Today marks what I think is a tipping point in your relationship with Microsoft, and with the core technology stack of your enterprise.
Earlier today, Microsoft announced the availability of Office 365 in its new, updated form, featuring the latest (2013) versions of Exchange, Lync, and SharePoint, as well as Office client applications, delivered as a service. We’ve all known that today was coming, so there's minimal hype and hoopla around the launch. But I (and others) have said for years “Microsoft really gets it right in v3” and, my friends, welcome to what is effectively v3 of Microsoft’s online service offerings for businesses.
Key Points about Office 365 That You Should Know
A lot has been written about Office 365. Today, to mark the launch, I’d like to boil things down to a few key points I think you must consider as you and your enterprise think about Office 365.
I think that you can distill everything there is to say about Office 365 into two statements:
OFFICE 365 reflects the total commitment of Microsoft to an entirely new way of approaching business: Cloud First
It’s nothing less than astounding that a company founded on making money by delivering software licenses for on-premise software has been re-tooled into a service-first company.
It’s clear that Microsoft stands to benefit hugely from moving us from traditional software acquisition models to a subscription-based approach. More consistent, predictable revenue streams are an obvious outcome.
More importantly, enterprises that have traditionally found numerous reasons to delay upgrades to their on-premise software will now be updated and upgraded automatically, bringing new features and capabilities faster to business users. This means that users won’t be stuck in the past (I still see far too many desktops running Windows XP and Office 2003), angry that their tools can’t do what they need them to do.
I’ve seen a lot of organizations decide “Microsoft’s stack can’t deliver x” when the reality was that it could, but not when they were stuck with years’ or decade’s old versions and corporate/IT inertia that prevented progress on that stack. Now, businesses will get given features, fast, which will increase satisfaction and loyalty (“stickiness”) and decrease losses to competing options.
Speaking of new features, Microsoft announced today that Yammer will be available today for Enterprise plans of Office 365, and that by June we’ll be getting Lync-Skype integration for presence, IM, and voice. A major update in four months is impressive! Not quite the 90-day cadence touted at the SharePoint Conference, but darned impressive and probably more palatable for customers.
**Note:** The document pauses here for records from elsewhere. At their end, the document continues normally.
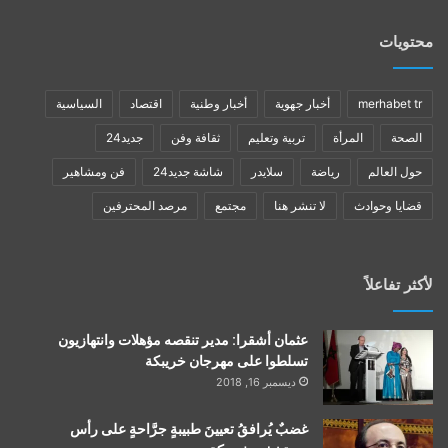
محتويات
merhabet tr
أخبار جهوية
أخبار وطنية
اقتصاد
السياسية
الصحة
المرأة
تربية وتعليم
ثقافة وفن
جديد24
حول العالم
رياضة
سلايدر
شاشة جديد24
فن ومشاهير
قضايا وحوادث
لا تنشر هنا
مجتمع
مرصد المحترفين
لأكثر تفاعلاً
عثمان أشقرا: مدير تنقصه مؤهلات وانتهازيون
تسلطوا على مهرجان خريبكة
ديسمبر 16, 2018
غضبٌ يُرافقُ تعيينَ طبيبةٍ جرَّاحةٍ على رأس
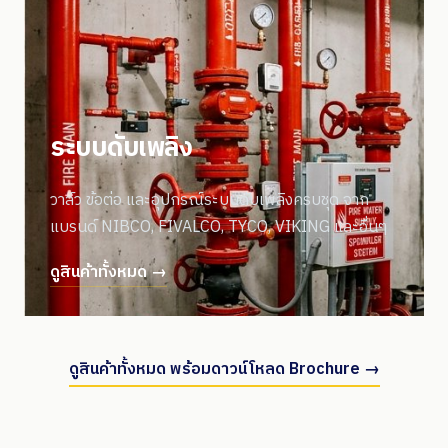
ระบบดับเพลิง
วาล์ว ข้อต่อ และอุปกรณ์ระบบดับเพลิงครบชุด จาก
แบรนด์ NIBCO, FIVALCO, TYCO, VIKING และอื่นๆ
ดูสินค้าทั้งหมด →
ดูสินค้าทั้งหมด พร้อมดาวน์โหลด Brochure →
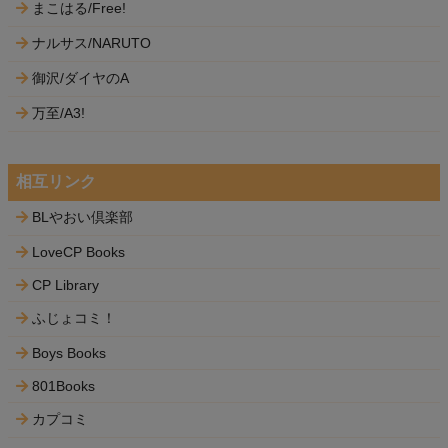
まこはる/Free!
ナルサス/NARUTO
御沢/ダイヤのA
万至/A3!
相互リンク
BLやおい倶楽部
LoveCP Books
CP Library
ふじょコミ！
Boys Books
801Books
カプコミ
To get us to their new world, Microsoft’s pricing is extremely aggressive. For larger enterprises with existing agreements with Microsoft, a few dollars per user per month. This will be more than recouped, as an investment, with decreased time spent by IT testing, validating, and upgrading versions, patching servers, etc.
And it becomes an operational, rather than capital expense, which will align better with business cycles and activities. This, too, will be good for Microsoft and its relationships with customers.
It’s now a cloud-first universe that we’ll inevitably be drawn into.
OFFICE 365 is a release that changes the role of IT: Business First
Office 365 delivers some extraordinary new capabilities and functionality for businesses and business users.
I’ve been working in the new version of Office 365 since its preview in July and I’ve been truly impressed—much more than I expected to be—with the experience. It’s darned peppy, performance-wise, and it immediately enables features that my business would not have had the human bandwidth to evaluate or deploy on our own.
Sure, most or all of that functionality can be delivered by on-premise deployments of Exchange, Lync, and Office, but at what cost from a money, time, and resource-drain perspective?
All of this is a big benefit to businesses if they let it be.
What Does Office 365 Mean for IT?
Some of the major blockers I’ve seen that have prevented IT from being able to deliver what their business really need have been removed by this version of Office 365. IT can, and should, now be empowered by Office 365 to focus on solving business problems with technology: finding the right combination of apps, services, platforms and connections that solve real problems, rather than being consumed with software deployment and patching and compatibility checking.
It’s now a business-first, rather than technology-first, universe for the core stack of software that most businesses rely on every day.